The Louisville Courier-Journal recently took a look at the quality of counsel in an article entitled Death Row Inmates Appeal, Cite Bad Counsel. Kentucky up to the mid-to-late nineties, as well as in many other states (and in Texas, Pennsylvania, and a few other states still), suffered under the a problem counsel who were either too inexperienced or too under-resourced to handle capital cases. The Courier Journal points out what can all too often unfold when that happens:
The jury was unaware that Marlowe attempted to hang himself at 6 or 7, and that his parents cursed him as they cut him down.
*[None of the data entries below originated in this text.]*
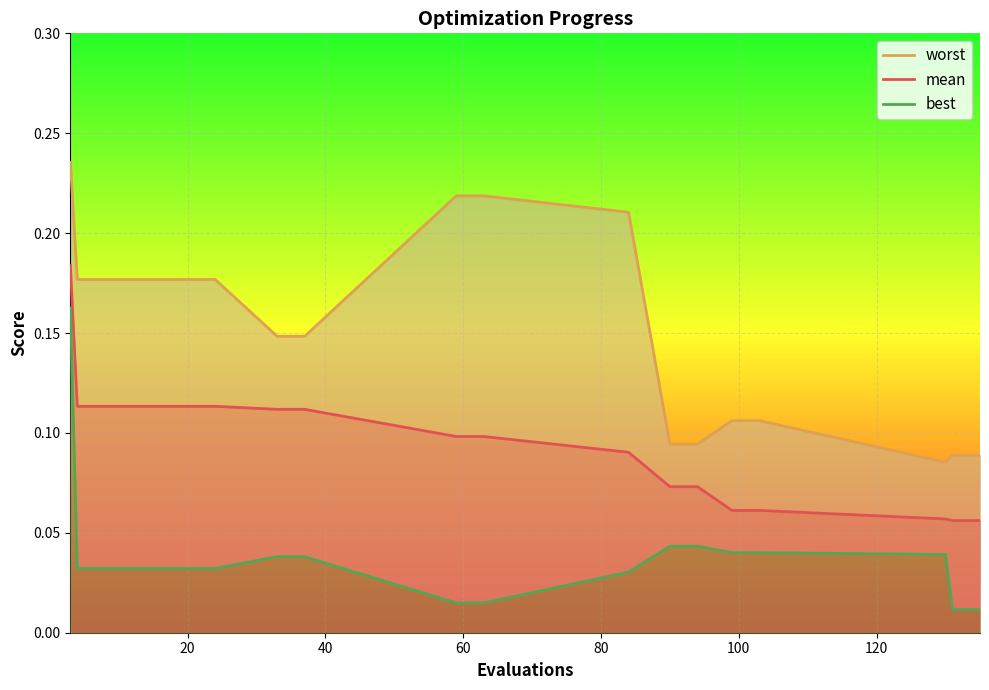

True or false: mean and best intersect in this chart.

False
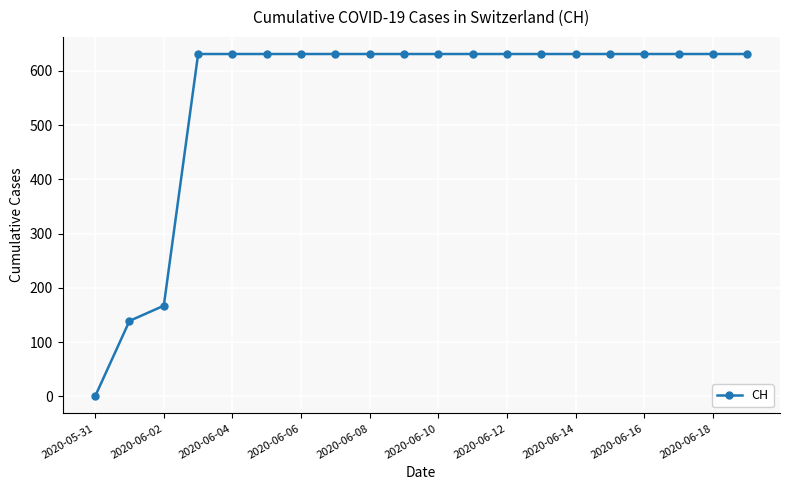

What is the greatest value displayed?

631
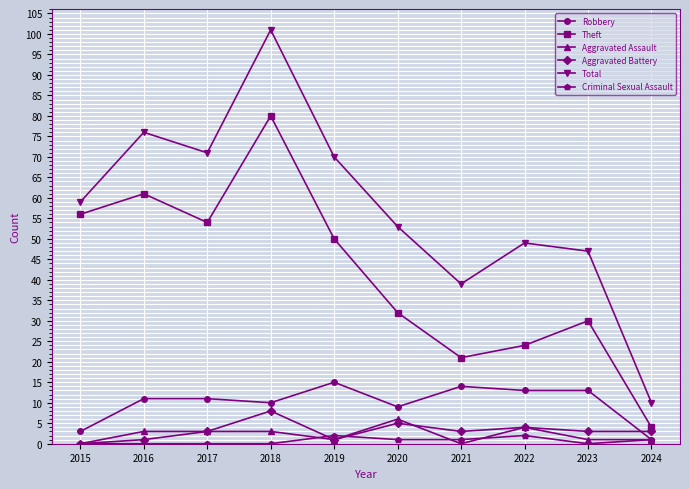

How many distinct data groups are displayed?

6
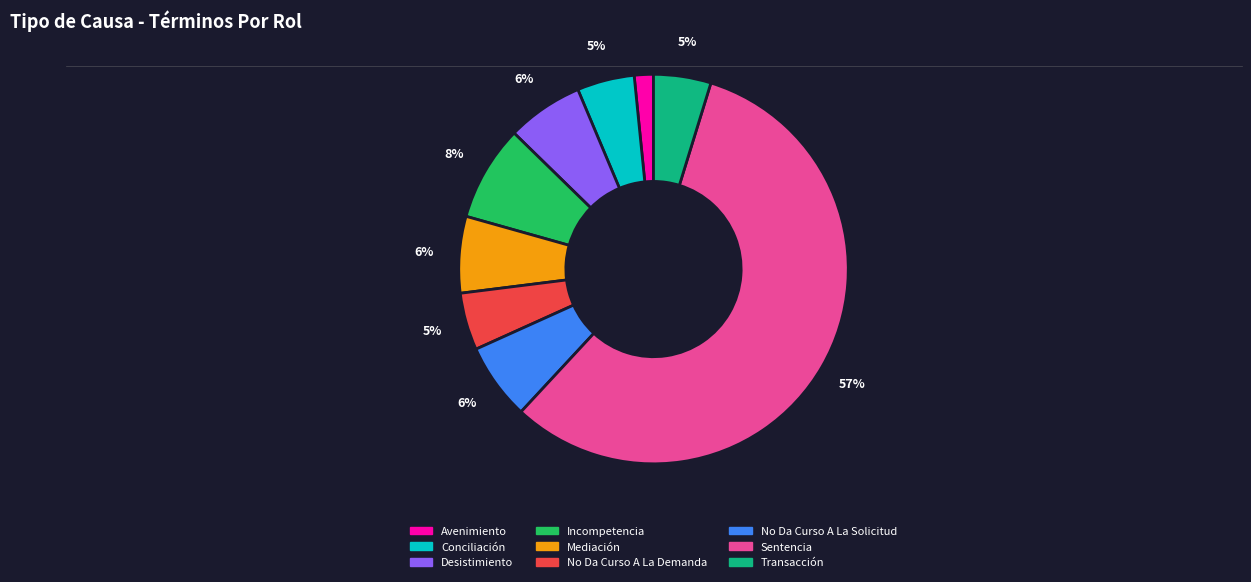

Combined, do Mediación and Avenimiento account for over 50%?

No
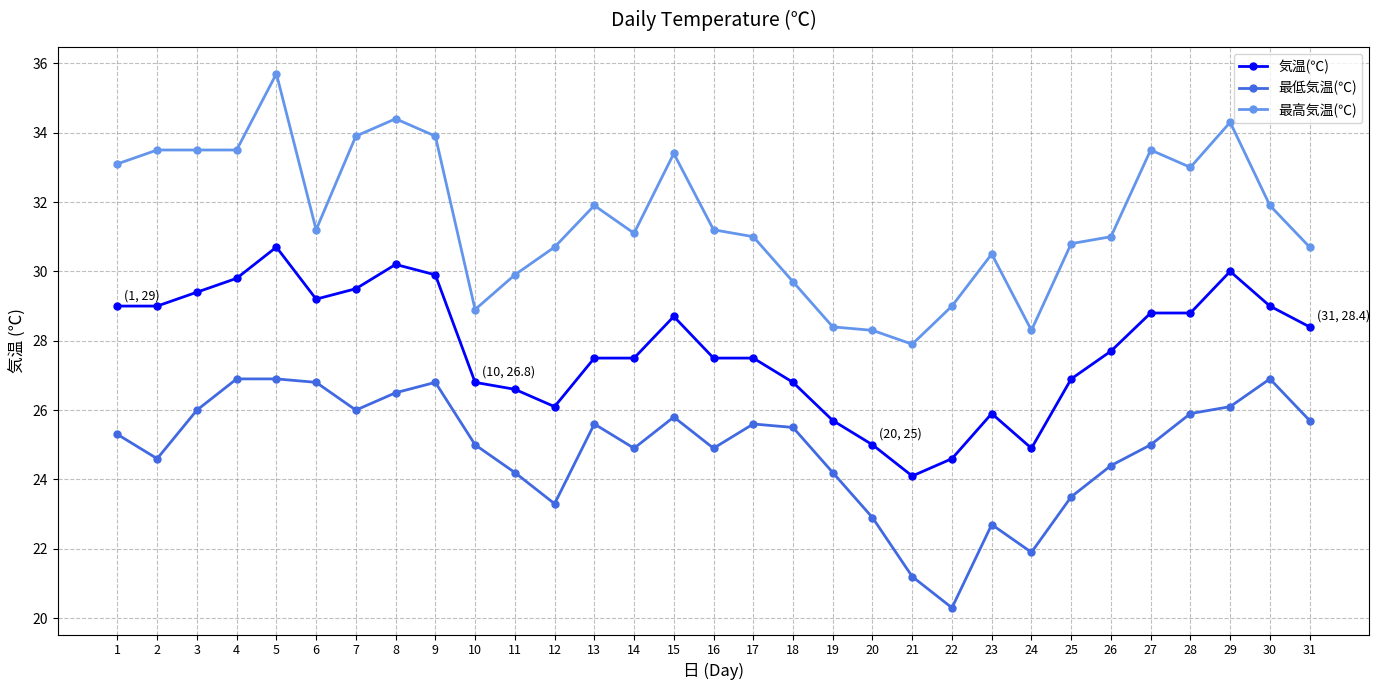

Rank the series by their maximum value, from highest to lowest.

最高気温(℃), 気温(℃), 最低気温(℃)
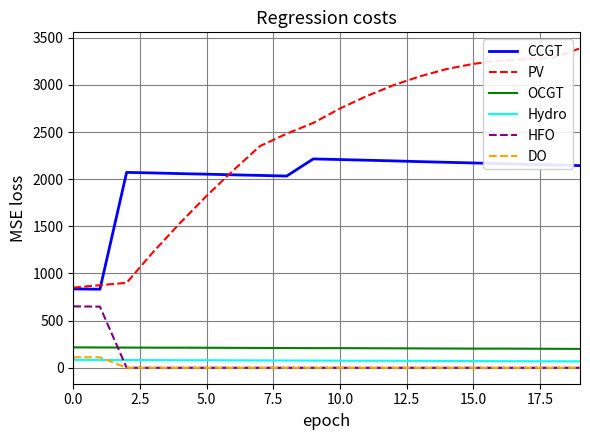

Which series has the largest range (max minus min)?

PV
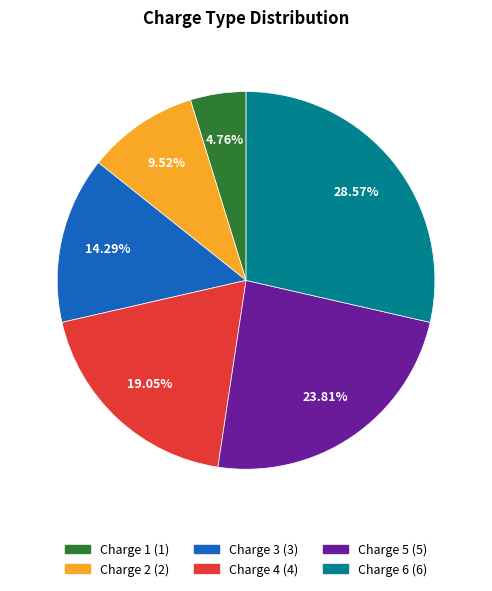

Rank the categories by value from lowest to highest.

Charge 1, Charge 2, Charge 3, Charge 4, Charge 5, Charge 6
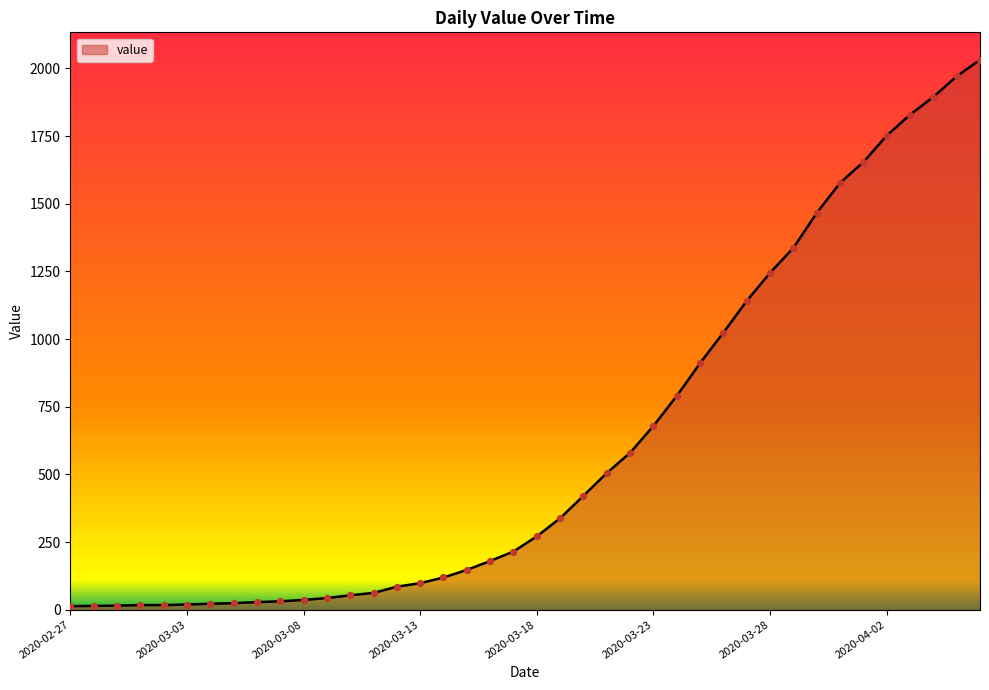

What is the maximum value shown in the chart?

2032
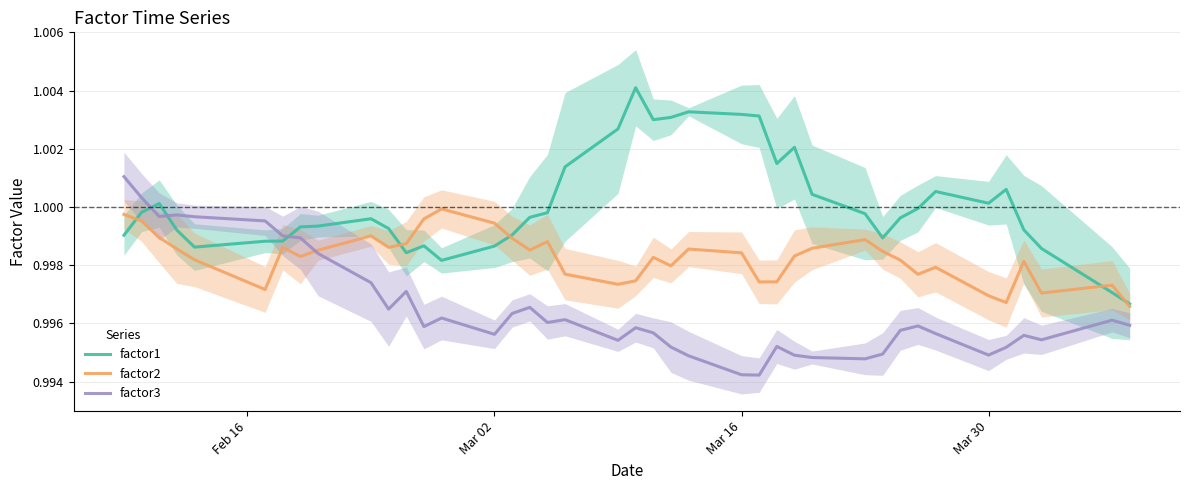

True or false: factor2 has more than 2 interior local peaks.

True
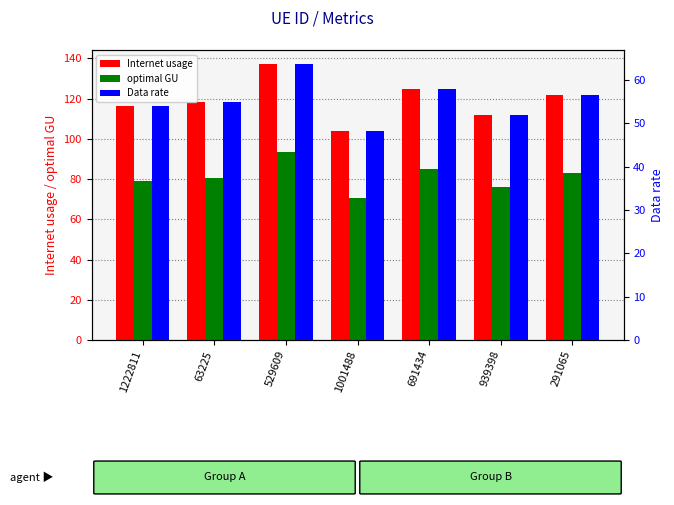

Reading left to right, transcribe all the data shown in this chart.

Internet usage: 1222811=116.2	63225=118.3	529609=137.3	1001488=103.7	691434=125.0	939398=111.7	291065=121.6
optimal GU: 1222811=79.2	63225=80.6	529609=93.6	1001488=70.7	691434=85.1	939398=76.1	291065=82.8
Data rate: 1222811=54.0	63225=54.9	529609=63.7	1001488=48.1	691434=58.0	939398=51.8	291065=56.4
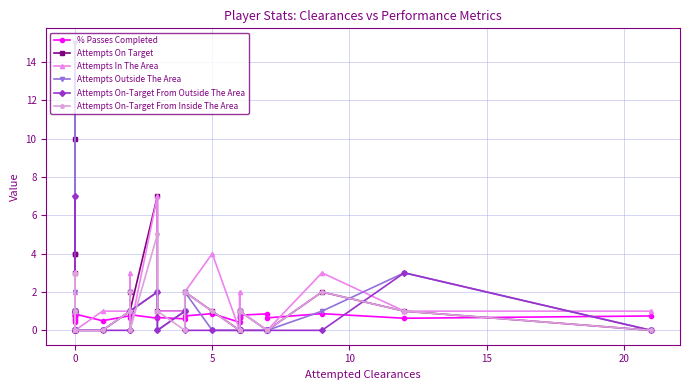

The value of % Passes Completed at 28 is 0.2. True or false?

False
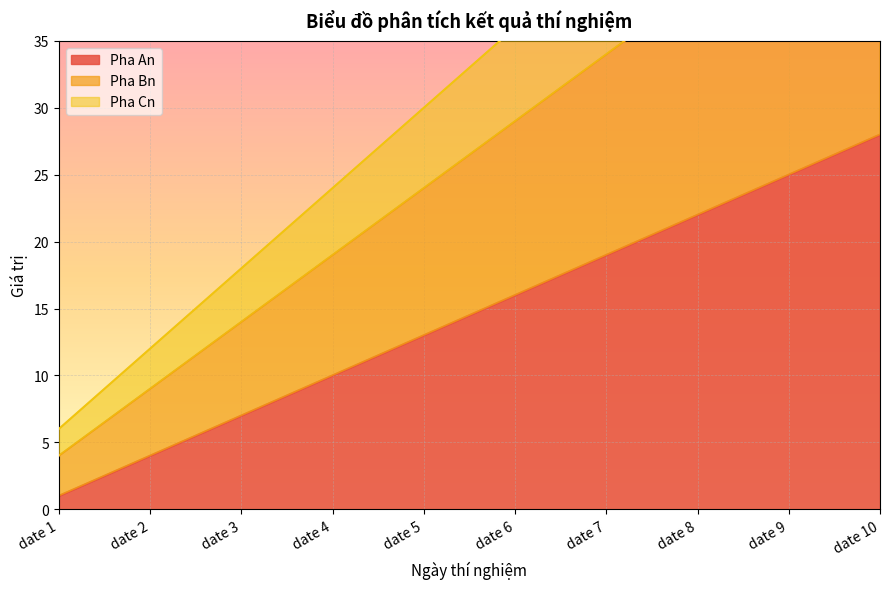

At which label does Pha Bn reach its peak?

date 10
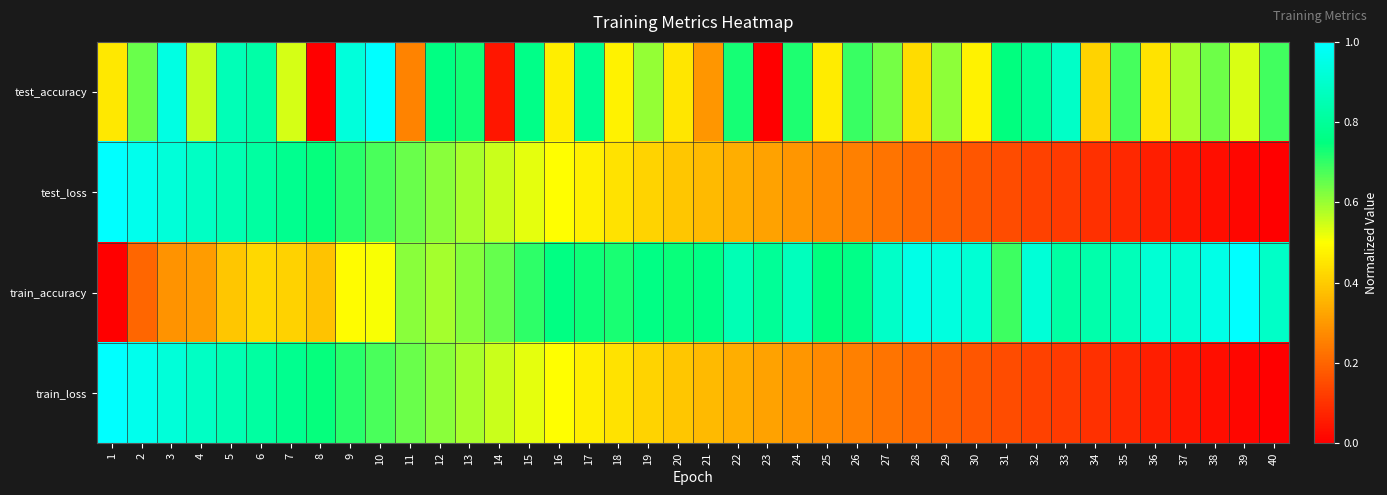

Reading right to left, list all the values displayed in this chart.

test_accuracy: 40=0.7	39=0.5	38=0.6	37=0.6	36=0.4	35=0.7	34=0.4	33=0.9	32=0.8	31=0.7	30=0.5	29=0.6	28=0.4	27=0.6	26=0.7	25=0.5	24=0.7	23=0.0	22=0.7	21=0.3	20=0.5	19=0.6	18=0.5	17=0.8	16=0.5	15=0.8	14=0.0	13=0.7	12=0.8	11=0.3	10=1.0	9=0.9	8=0.0	7=0.5	6=0.8	5=0.9	4=0.6	3=0.9	2=0.6	1=0.5
test_loss: 40=0.0	39=0.0	38=0.0	37=0.0	36=0.1	35=0.1	34=0.1	33=0.1	32=0.1	31=0.2	30=0.2	29=0.2	28=0.2	27=0.2	26=0.3	25=0.3	24=0.3	23=0.3	22=0.3	21=0.4	20=0.4	19=0.4	18=0.4	17=0.5	16=0.5	15=0.5	14=0.6	13=0.6	12=0.6	11=0.6	10=0.7	9=0.7	8=0.7	7=0.8	6=0.8	5=0.8	4=0.9	3=0.9	2=1.0	1=1.0
train_accuracy: 40=0.9	39=1.0	38=1.0	37=0.9	36=0.9	35=0.9	34=0.8	33=0.8	32=0.9	31=0.7	30=0.9	29=0.9	28=1.0	27=0.9	26=0.8	25=0.7	24=0.9	23=0.8	22=0.9	21=0.8	20=0.7	19=0.8	18=0.7	17=0.7	16=0.8	15=0.7	14=0.7	13=0.6	12=0.6	11=0.6	10=0.5	9=0.5	8=0.4	7=0.4	6=0.4	5=0.4	4=0.3	3=0.3	2=0.2	1=0.0
train_loss: 40=0.0	39=0.0	38=0.0	37=0.0	36=0.1	35=0.1	34=0.1	33=0.1	32=0.1	31=0.2	30=0.2	29=0.2	28=0.2	27=0.2	26=0.3	25=0.3	24=0.3	23=0.3	22=0.3	21=0.4	20=0.4	19=0.4	18=0.4	17=0.5	16=0.5	15=0.5	14=0.6	13=0.6	12=0.6	11=0.6	10=0.7	9=0.7	8=0.7	7=0.8	6=0.8	5=0.8	4=0.9	3=0.9	2=1.0	1=1.0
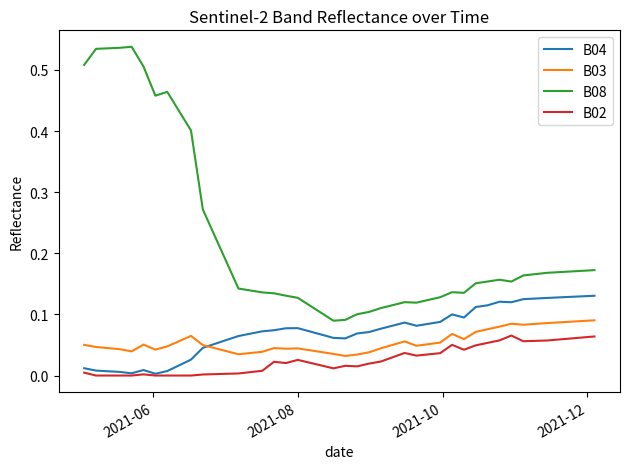

True or false: B02 and B03 cross at least once.

False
The jury also had no idea that Marlowe's father repeatedly beat him and his siblings, that Marlowe sometimes slept in a crawl space under the house and that as an adult he exhibited evidence of brain damage.
None of that was introduced at trial because Marlowe's inexperienced attorney made no effort to obtain or to use information about his client's background to save his life. . . .
Goodwyn, Marlowe's trial attorney, said in a recent interview that at the time of trial, he had been practicing law for less than two years, had never before handled a death-penalty case and had tried only a few felony cases of any kind.
"I don't think I had any business doing a case like that, with my level of experience," Goodwyn said. "I don't think I was prepared at all."
Goodwyn doesn't recall talking to anyone in Frankfort about the case -- in part because he said he didn't know enough to seek help, or what to ask for. Nor did it occur to him to request funds to hire expert witnesses, such as a psychologist to assess Marlowe's mental state, or to probe his background.
"I don't think I knew what I was doing," Goodwyn said. "I didn't know what was going on. I didn't investigate anything. I concentrated on guilt or innocence."
Ernie Lewis, the state's public advocate, agreed that public defenders are far less likely to provide ineffective representation in death-penalty cases now than in the past. That is so, Lewis said, in part because the department has adopted American Bar Association standards for legal representation in such cases.
Those standards recommend an experienced defense team consisting of at least two attorneys, an investigator and a "mitigation specialist" who assembles the defendant's social history.
In addition, Lewis said the department also now provides more training for, and oversight of, its attorneys defending capital cases.